Document excerpt
+ + +

The Body Image Site for Every Body

A Second Round of Applause for the Book “Bodies”

If you think that body image issues are confined to girls and women in Western society, think again. Susie Orbach, the author of the 1979 groundbreaking bestseller Fat is a Feminist Issue, shines a light on the true nature of our body image afflictions in her latest book Bodies—and it isn’t pretty.

Scandinavian women who believe they’re too tall can get their legs shortened by having a surgeon break the femur bones and cut them down to a desirable length. Chinese men and women wanting the opposite can have a four-inch metal rod implanted in their upper legs to add height. Approximately half of Korean girls today are westernizing their eyes. Men worldwide are signing up for phalloplasty procedures—to enlarge and lengthen their penis. Parents in the U.S. can even have their children’s images photoshopped so as to eliminate nasty imperfections. Pulling on findings and facts from various countries, Orbach insightfully shows us how body obsession has reached epidemic levels around the world. So much so that she argues, “the body is turning from being the means of production to the production itself.”

The experienced psychotherapist, co-founder of Dove’s Campaign for Real Beauty, and one of the originators of www.any-body.org skillfully dissects the numerous influences that drive the desire to alter our bodies. She adeptly pulls on multiple sources of research ranging from case studies from her own clinical practice to discoveries made in Colombia in the 1980s. What’s most exciting about Bodies is her presentation of fresh evidence from the field of neuropsychology suggesting that the brain is connected to body image. More specifically, Orbach cites a “built-in empathetic and mimicking capacity,” which allows us to learn at all stages of our lives, purely on an unconscious basis. It is not one’s DNA that passes mannerisms from parent to child, but rather this transfer occurs by simple watching. She makes a solid argument by proposing that children not only acquire particular gestures from their caregivers, but also the ways that the adults around them speak about and treat their own bodies.

+ + +

Data
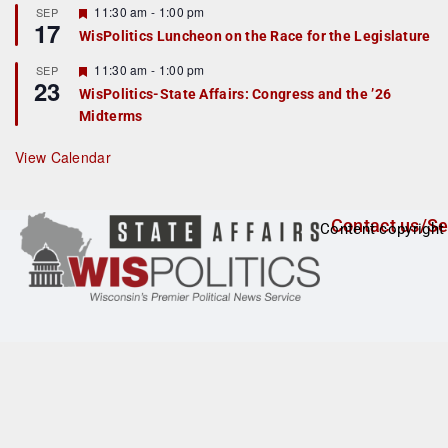
r
F
11:30 am
-
1:00 pm
SEP
17
e
e
WisPolitics Luncheon on the Race for the Legislature
d
a
t
F
11:30 am
-
1:00 pm
SEP
u
23
e
r
WisPolitics-State Affairs: Congress and the ’26
a
e
Midterms
t
d
u
r
View Calendar
e
d
Contact us/Se
Content copyright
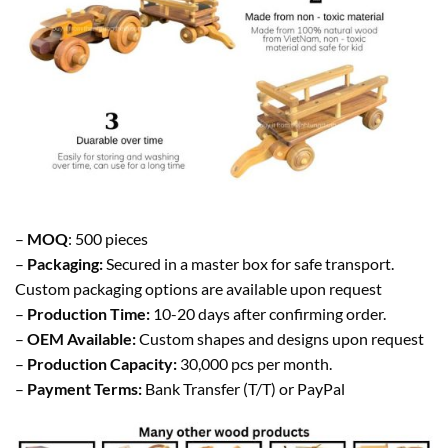
–
MOQ
: 500 pieces
–
Packaging:
Secured in a master box for safe transport.
Custom packaging options are available upon request
–
Production Time:
10-20 days after confirming order.
–
OEM Available:
Custom shapes and designs upon request
–
Production Capacity:
30,000 pcs per month.
–
Payment Terms:
Bank Transfer (T/T) or PayPal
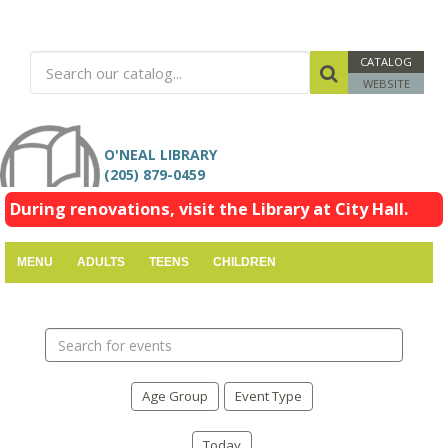
CATALOG
WEBSITE
O'NEAL LIBRARY
(205) 879-0459
During renovations, visit the Library at City Hall.
MENU
ADULTS
TEENS
CHILDREN
Search
events
Age Group
Event Type
Today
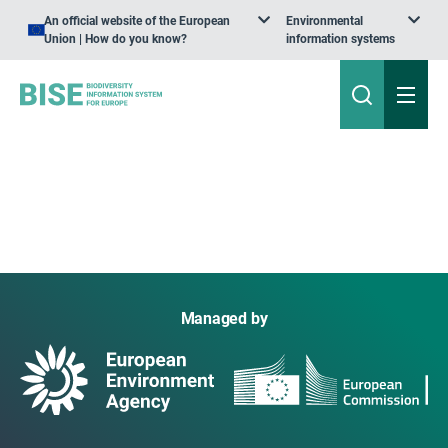
An official website of the European
Environmental
Union | How do you know?
information systems
Managed by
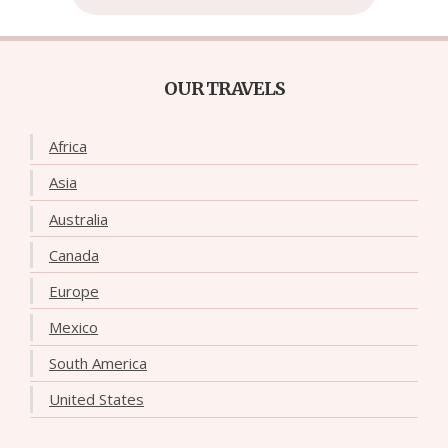
OUR TRAVELS
Africa
Asia
Australia
Canada
Europe
Mexico
South America
United States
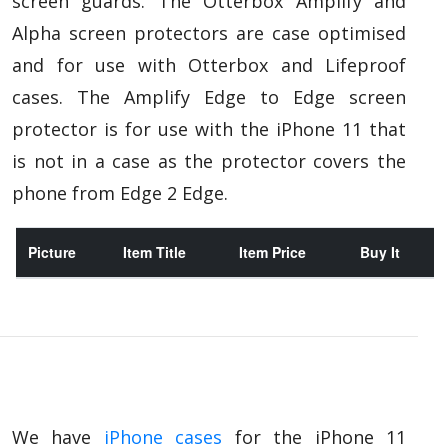
screen guards. The Otterbox Amplify and
Alpha screen protectors are case optimised
and for use with Otterbox and Lifeproof
cases. The Amplify Edge to Edge screen
protector is for use with the iPhone 11 that
is not in a case as the protector covers the
phone from Edge 2 Edge.
Picture
Item Title
Item Price
Buy It
We have
iPhone cases
for the iPhone 11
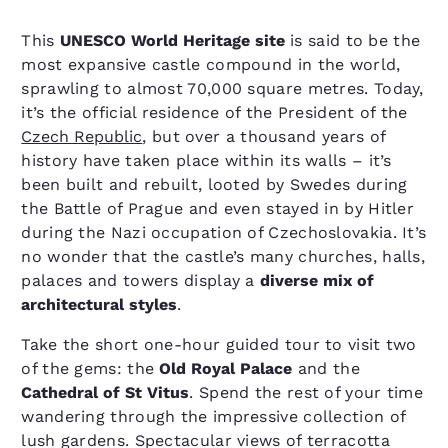
This
UNESCO World Heritage site
is said to be the
most expansive castle compound in the world,
sprawling to almost 70,000 square metres. Today,
it’s the official residence of the President of the
Czech Republic
, but over a thousand years of
history have taken place within its walls – it’s
been built and rebuilt, looted by Swedes during
the Battle of Prague and even stayed in by Hitler
during the Nazi occupation of Czechoslovakia. It’s
no wonder that the castle’s many churches, halls,
palaces and towers display a
diverse mix of
architectural styles
.
Take the short one-hour guided tour to visit two
of the gems: the
Old Royal Palace
and the
Cathedral of St Vitus
. Spend the rest of your time
wandering through the impressive collection of
lush gardens. Spectacular views of terracotta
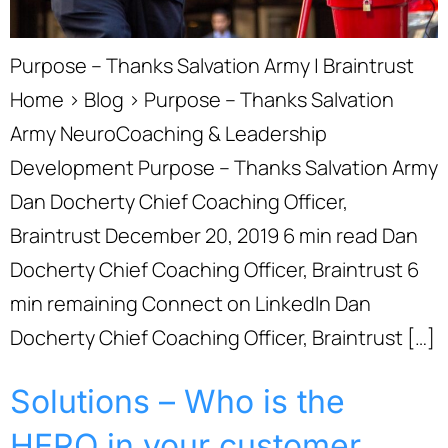
Purpose – Thanks Salvation Army | Braintrust
Home › Blog › Purpose – Thanks Salvation
Army NeuroCoaching & Leadership
Development Purpose – Thanks Salvation Army
Dan Docherty Chief Coaching Officer,
Braintrust December 20, 2019 6 min read Dan
Docherty Chief Coaching Officer, Braintrust 6
min remaining Connect on LinkedIn Dan
Docherty Chief Coaching Officer, Braintrust […]
Solutions – Who is the
HERO in your customer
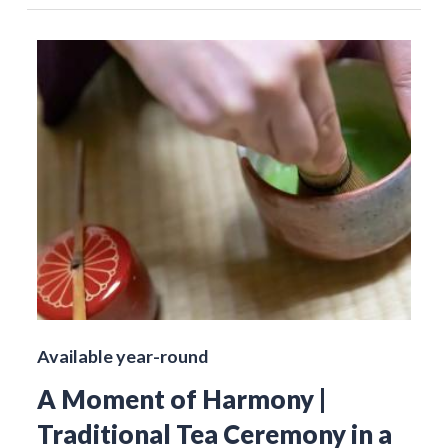
Available year-round
A Moment of Harmony |
Traditional Tea Ceremony in a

+ + +

Activity 1
In the review of Bodies, give the text between "If you think" and "it isn’t pretty.", inclusive, again, with "groundbreaking" replaced by "pioneering".
Activity 2
According to the review of Bodies, which campaign did Orbach co-found?
Activity 3
Say whether each statement agrees with the review of Bodies. Answer yes or no, and quote the deciding words.
(a) Fat is a Feminist Issue came out in 1979.
(b) About a quarter of Korean girls today are westernizing their eyes.
(c) Orbach holds that DNA passes mannerisms from parent to child.

Task result 1
If you think that body image issues are confined to girls and women in Western society, think again. Susie Orbach, the author of the 1979 pioneering bestseller Fat is a Feminist Issue, shines a light on the true nature of our body image afflictions in her latest book Bodies—and it isn’t pretty.

Task result 2
Dove's Campaign for Real Beauty.

Task result 3
(a) Yes: "the 1979 groundbreaking bestseller Fat is a Feminist Issue"
(b) No: "Approximately half of Korean girls today are westernizing their eyes."
(c) No: "It is not one’s DNA that passes mannerisms from parent to child, but rather this transfer occurs by simple watching."